- **What you will do**:
Leaving out the images, repeat all the lines below exactly.

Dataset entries
**********
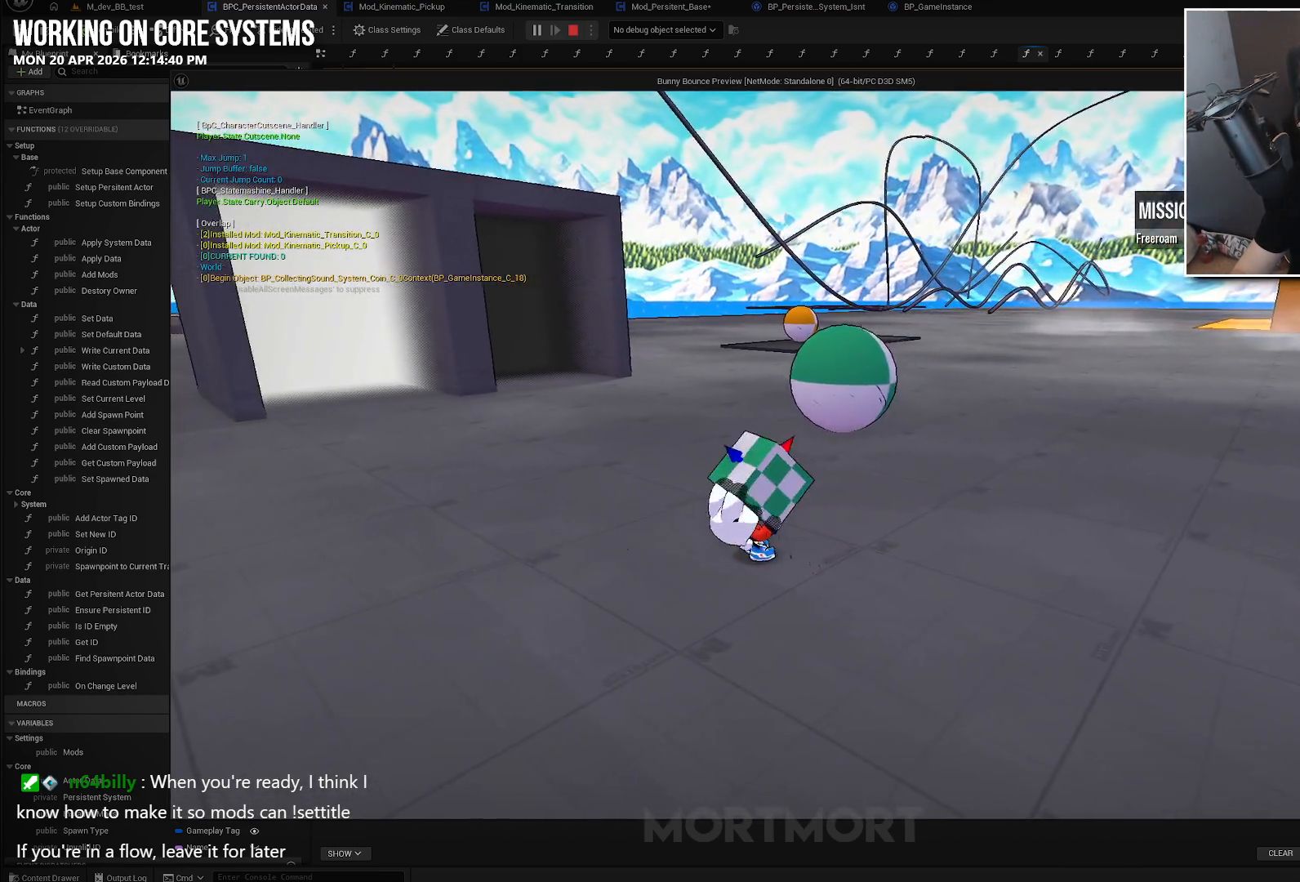
{"buttons": [], "left_stick": "up", "right_stick": "center", "events": [[133, "left_stick", "up"], [167, "right_stick", "left"], [467, "right_stick", "center"]]}
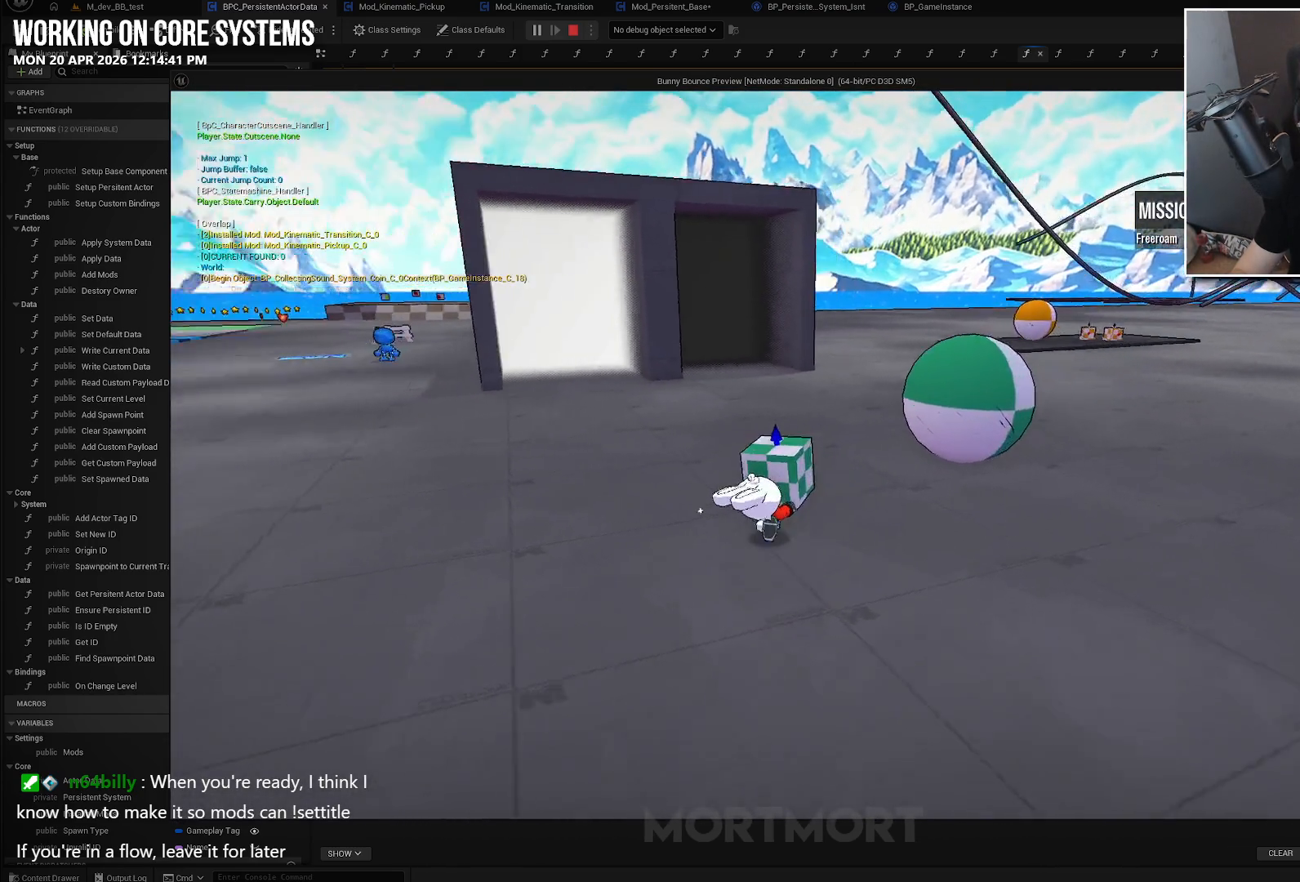
{"buttons": [], "left_stick": "up", "right_stick": "center", "events": []}
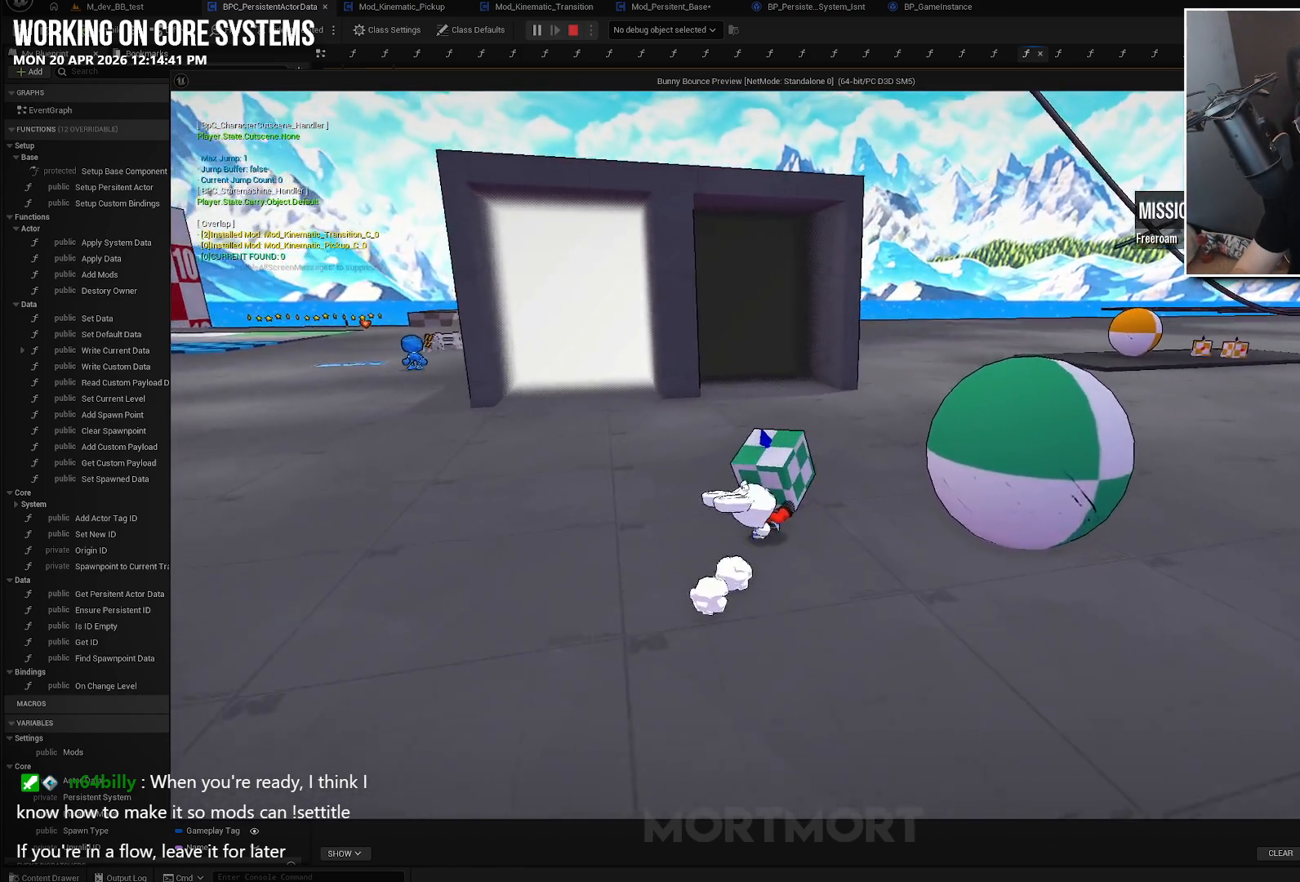
{"buttons": [], "left_stick": "up", "right_stick": "center", "events": []}
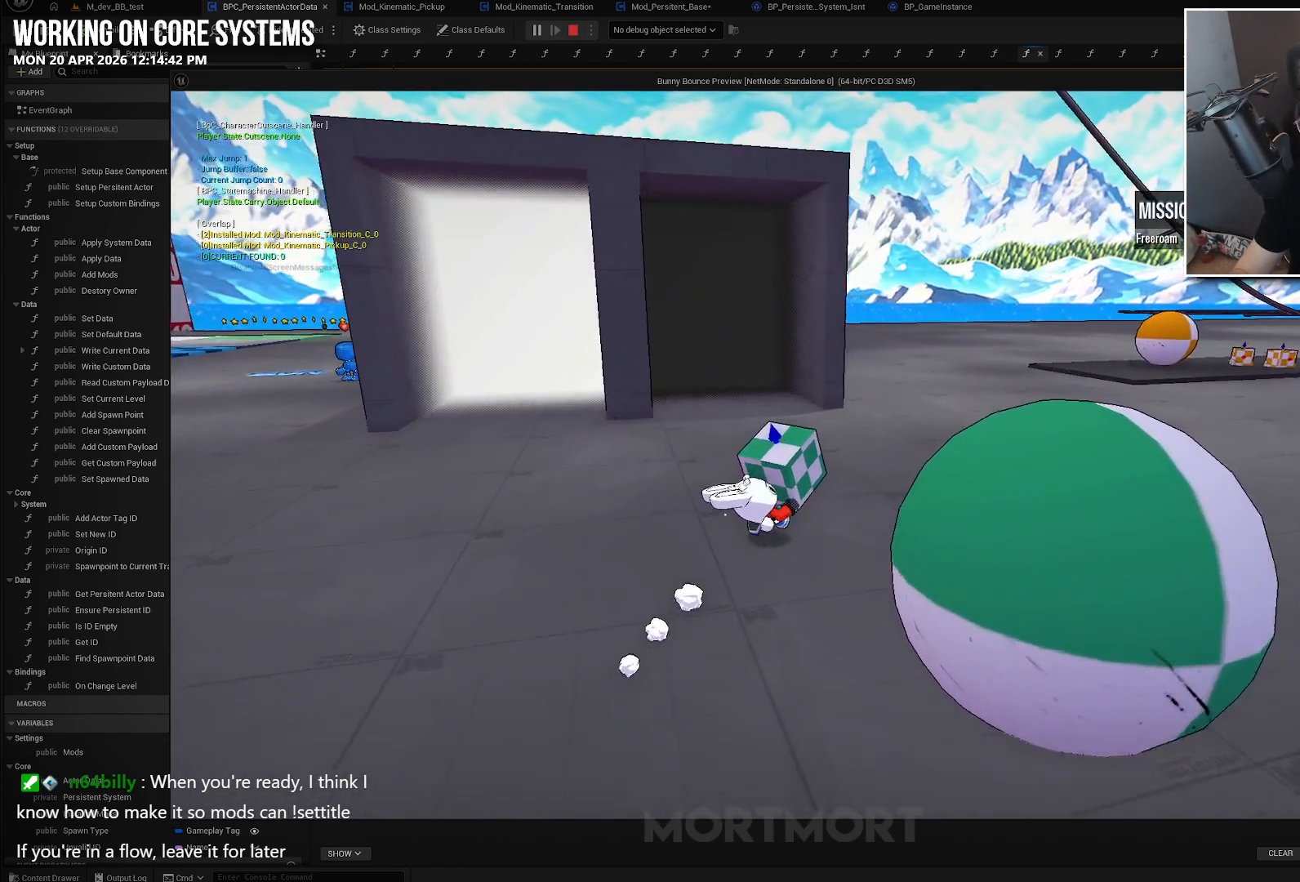
{"buttons": [], "left_stick": "up", "right_stick": "left", "events": [[250, "right_stick", "left"]]}
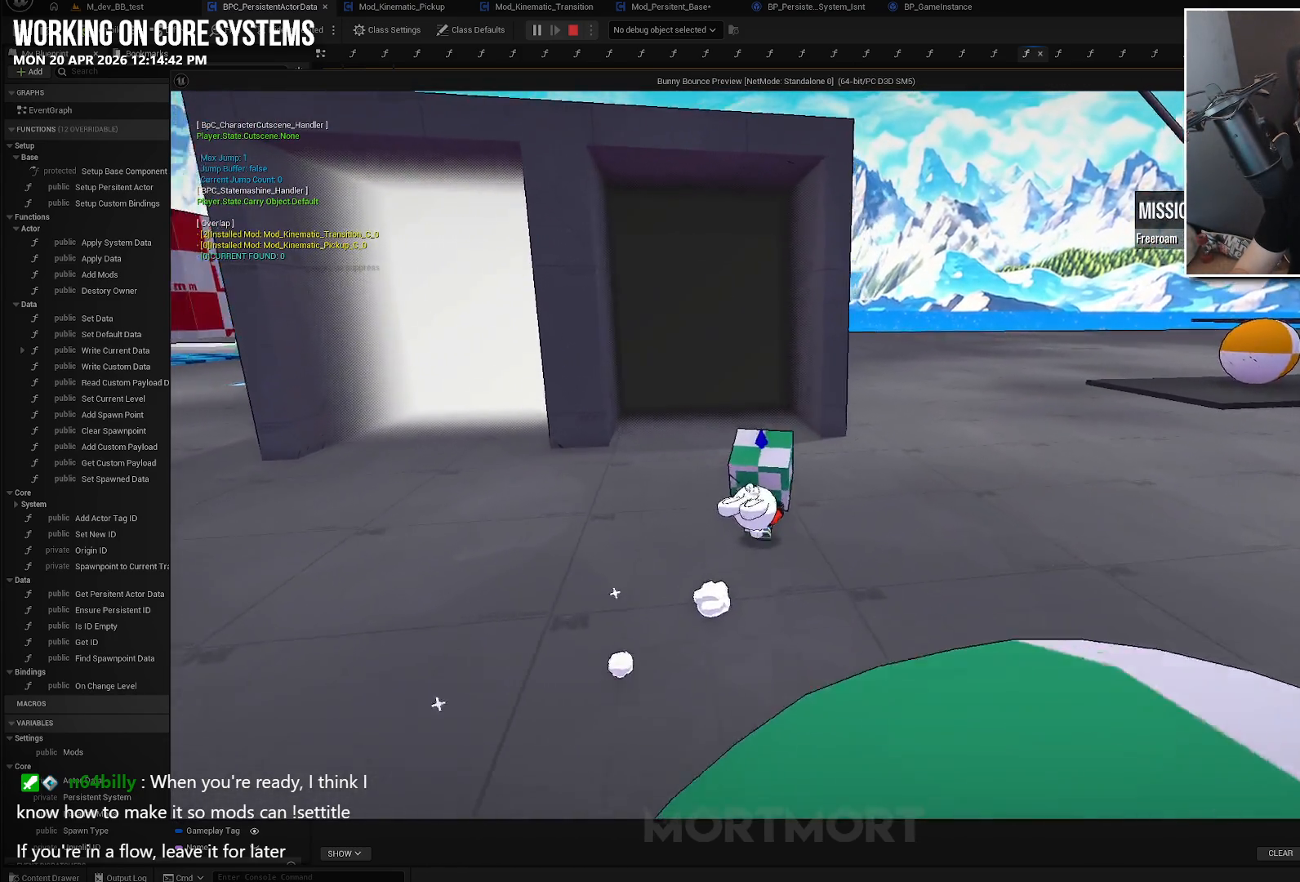
{"buttons": [], "left_stick": "center", "right_stick": "center", "events": [[433, "left_stick", "center"], [433, "right_stick", "center"]]}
**********
- **Answer space**:
{"buttons": [], "left_stick": "up", "right_stick": "center", "events": [[133, "left_stick", "up"], [167, "right_stick", "left"], [467, "right_stick", "center"]]}
{"buttons": [], "left_stick": "up", "right_stick": "center", "events": []}
{"buttons": [], "left_stick": "up", "right_stick": "center", "events": []}
{"buttons": [], "left_stick": "up", "right_stick": "left", "events": [[250, "right_stick", "left"]]}
{"buttons": [], "left_stick": "center", "right_stick": "center", "events": [[433, "left_stick", "center"], [433, "right_stick", "center"]]}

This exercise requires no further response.